Sept. 16, 2013
By Alex Cate KNOXVILLE, Tenn.
KNOXVILLE, Tenn.-- Butch Jones could have referred to the rankings. He could have picked up a stats sheet and rattled off reasons why Oregon was supposed to win that game or how a plethora of injuries and a lack of depth caused a young Tennessee football team to be run over by a superb Oregon offense.
Instead he led off his weekly press conference with a clear message.
"Losing will never, ever be tolerated here or accepted at the University of Tennessee and it's unacceptable," Jones said. "You can search for all the excuses that you want, winning is a habit and losing is a habit and it's unacceptable."
The Volunteers showed up Saturday in hopes of knocking off the no. 2 Oregon Ducks and prove SEC defensive dominance by shutting down one of the country's best offenses.
Instead they found themselves holding a knife in a gunfight, outmatched and outgunned.
On Monday, Jones gave credit to the Oregon team but made no excuses other than to point the finger at his own team.
"Obviously against Oregon, we did not pay any attention to the small details that it takes, are necessary to winning football games," he said.
"We must overachieve in order to compete and win football games, we did not overachieve."
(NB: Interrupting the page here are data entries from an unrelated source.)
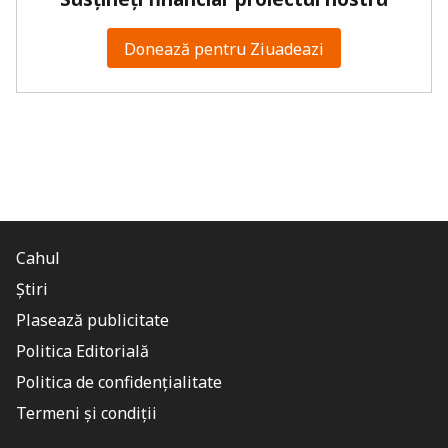
Donează pentru Ziuadeazi
Cahul
Știri
Plasează publicitate
Politica Editorială
Politica de confidențialitate
Termeni și condiții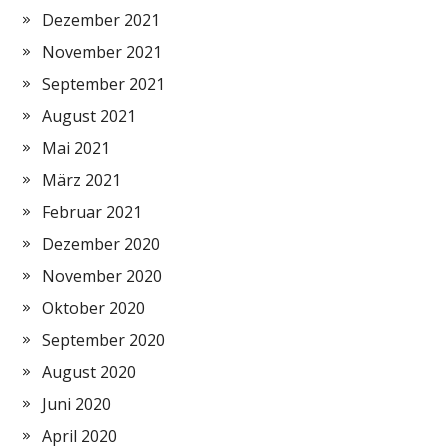
Dezember 2021
November 2021
September 2021
August 2021
Mai 2021
März 2021
Februar 2021
Dezember 2020
November 2020
Oktober 2020
September 2020
August 2020
Juni 2020
April 2020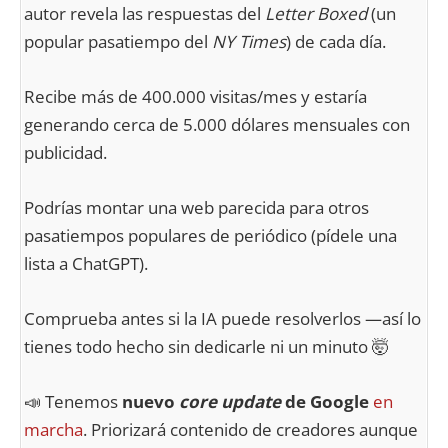
autor revela las respuestas del
Letter Boxed
(un
popular pasatiempo del
NY Times
) de cada día.
Recibe más de 400.000 visitas/mes y estaría
generando cerca de 5.000 dólares mensuales con
publicidad.
Podrías montar una web parecida para otros
pasatiempos populares de periódico (pídele una
lista a ChatGPT).
Comprueba antes si la IA puede resolverlos —así lo
tienes todo hecho sin dedicarle ni un minuto 🤯
📣 Tenemos
nuevo
core update
de Google
en
marcha
. Priorizará contenido de creadores aunque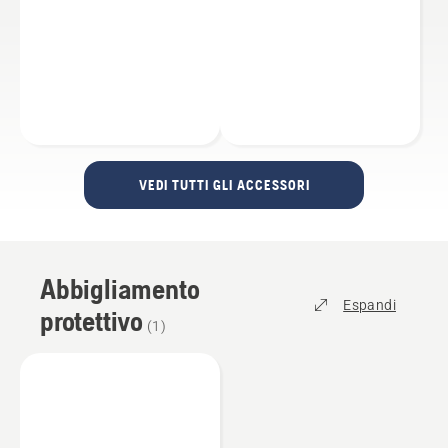
VEDI TUTTI GLI ACCESSORI
Abbigliamento
Espandi
protettivo
(
1
)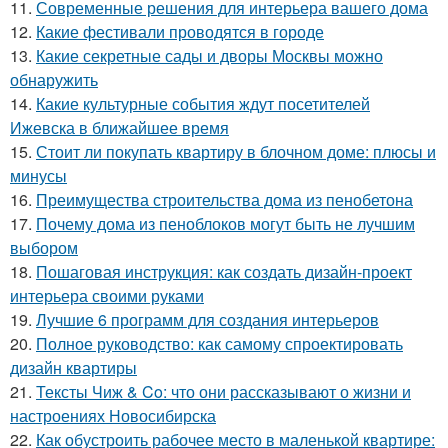
11.
Современные решения для интерьера вашего дома
12.
Какие фестивали проводятся в городе
13.
Какие секретные сады и дворы Москвы можно
обнаружить
14.
Какие культурные события ждут посетителей
Ижевска в ближайшее время
15.
Стоит ли покупать квартиру в блочном доме: плюсы и
минусы
16.
Преимущества строительства дома из пенобетона
17.
Почему дома из пеноблоков могут быть не лучшим
выбором
18.
Пошаговая инструкция: как создать дизайн-проект
интерьера своими руками
19.
Лучшие 6 программ для создания интерьеров
20.
Полное руководство: как самому спроектировать
дизайн квартиры
21.
Тексты Чиж & Co: что они рассказывают о жизни и
настроениях Новосибирска
22.
Как обустроить рабочее место в маленькой квартире: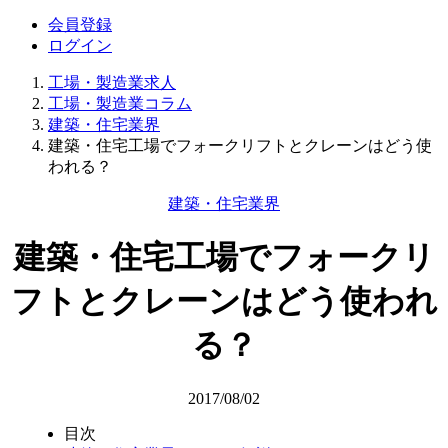
会員登録
ログイン
工場・製造業求人
工場・製造業コラム
建築・住宅業界
建築・住宅工場でフォークリフトとクレーンはどう使
われる？
建築・住宅業界
建築・住宅工場でフォークリ
フトとクレーンはどう使われ
る？
2017/08/02
目次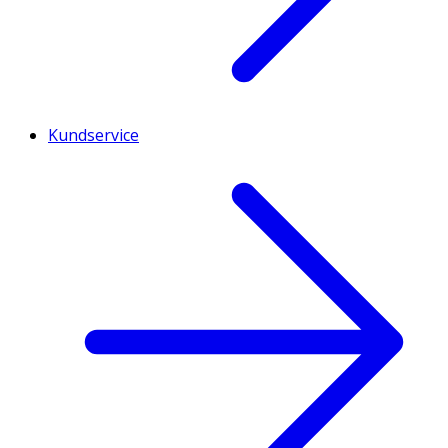
Kundservice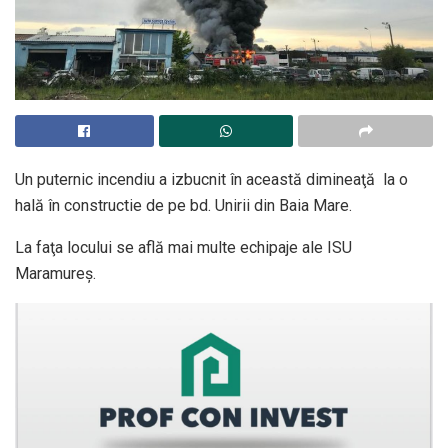
Un puternic incendiu a izbucnit în această dimineaţă la o
hală în constructie de pe bd. Unirii din Baia Mare.
La faţa locului se află mai multe echipaje ale ISU
Maramureş.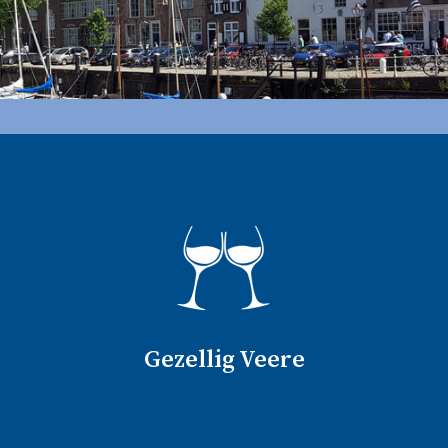
Gezellig Veere
Bezoek het mooie en gezellige stadje Veere. In deze
historische stad vindt u diverse bezienswaardigheden en
kunt u gezellig winkelen en een terrasje pakken. En natuurlijk
Gezellig Veere
ook lekker eten.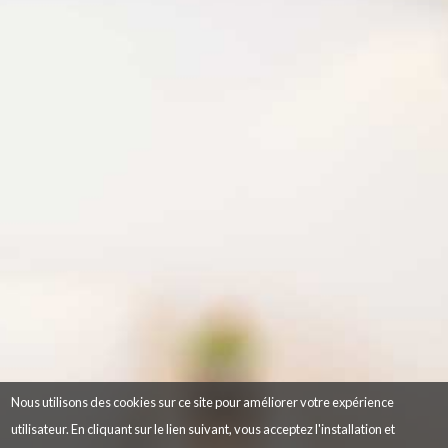
Nous utilisons des cookies sur ce site pour améliorer votre expérience
utilisateur. En cliquant sur le lien suivant, vous acceptez l'installation et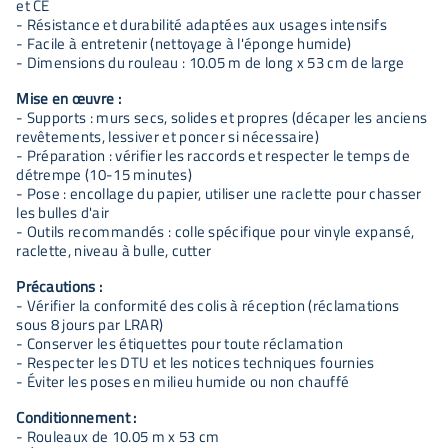
et CE
- Résistance et durabilité adaptées aux usages intensifs
- Facile à entretenir (nettoyage à l'éponge humide)
- Dimensions du rouleau : 10.05 m de long x 53 cm de large
Mise en œuvre :
- Supports : murs secs, solides et propres (décaper les anciens
revêtements, lessiver et poncer si nécessaire)
- Préparation : vérifier les raccords et respecter le temps de
détrempe (10-15 minutes)
- Pose : encollage du papier, utiliser une raclette pour chasser
les bulles d'air
- Outils recommandés : colle spécifique pour vinyle expansé,
raclette, niveau à bulle, cutter
Précautions :
- Vérifier la conformité des colis à réception (réclamations
sous 8 jours par LRAR)
- Conserver les étiquettes pour toute réclamation
- Respecter les DTU et les notices techniques fournies
- Éviter les poses en milieu humide ou non chauffé
Conditionnement :
- Rouleaux de 10.05 m x 53 cm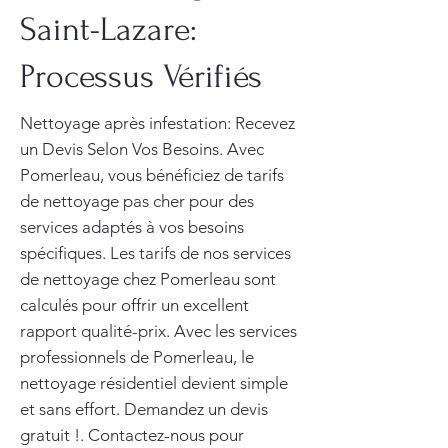
Saint-Lazare:
Processus Vérifiés
Nettoyage après infestation: Recevez
un Devis Selon Vos Besoins. Avec
Pomerleau, vous bénéficiez de tarifs
de nettoyage pas cher pour des
services adaptés à vos besoins
spécifiques. Les tarifs de nos services
de nettoyage chez Pomerleau sont
calculés pour offrir un excellent
rapport qualité-prix. Avec les services
professionnels de Pomerleau, le
nettoyage résidentiel devient simple
et sans effort. Demandez un devis
gratuit !. Contactez-nous pour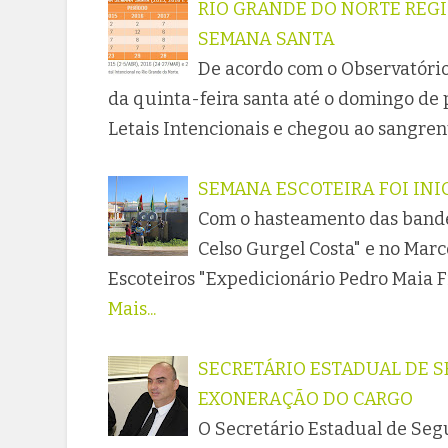
RIO GRANDE DO NORTE REGI
SEMANA SANTA
De acordo com o Observatório
da quinta-feira santa até o domingo de 
Letais Intencionais e chegou ao sangre
SEMANA ESCOTEIRA FOI IN
Com o hasteamento das bande
Celso Gurgel Costa" e no Marc
Escoteiros "Expedicionário Pedro Maia F
Mais...
SECRETÁRIO ESTADUAL DE 
EXONERAÇÃO DO CARGO
O Secretário Estadual de Segu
After a quick start for the Vols, taking an early 7-3 lead and having success defensively, visions of an upset started to circulate.
Those thoughts were quickly squashed as Oregon ran off 59 unanswered points with several Duck players recording career games.
"To go on the road and play in these types of environments against this quality of opponents, not only Oregon but as we continue to progress and move forward throughout the season, you know our mental toughness, our mental conditioning has to take monumental steps forward," Jones said.
That mental toughness will be tested this Saturday as the Volunteers open SEC play, heading south to Gainesville, Fla. and the No. 19 Florida Gators.
Led by third year head coach, Will Muschamp, the Gators boast one of the best defenses in the conference and Jones recognizes it.
"A little bit different [than Oregon] schematically but a lot of the same similarities as well in terms of different reads from the linebackers for their eye discipline, play action, off balance sets and getting the ball in the hands of their playmakers and then you're going into another hostile environment," Jones said.
"This week our whole mental focus, our whole mental conditioning - you know if you say what's the biggest area of improvement - it's becoming a much more mentally focused football team, proving we can go on the road and handle all the distractions that it takes in the preparation before the game and also on game day as well."
With such an inexperienced team, the Vols' first year coach will strive to use the Oregon loss as a teaching point and marking point in the future - a performance they never want to repeat.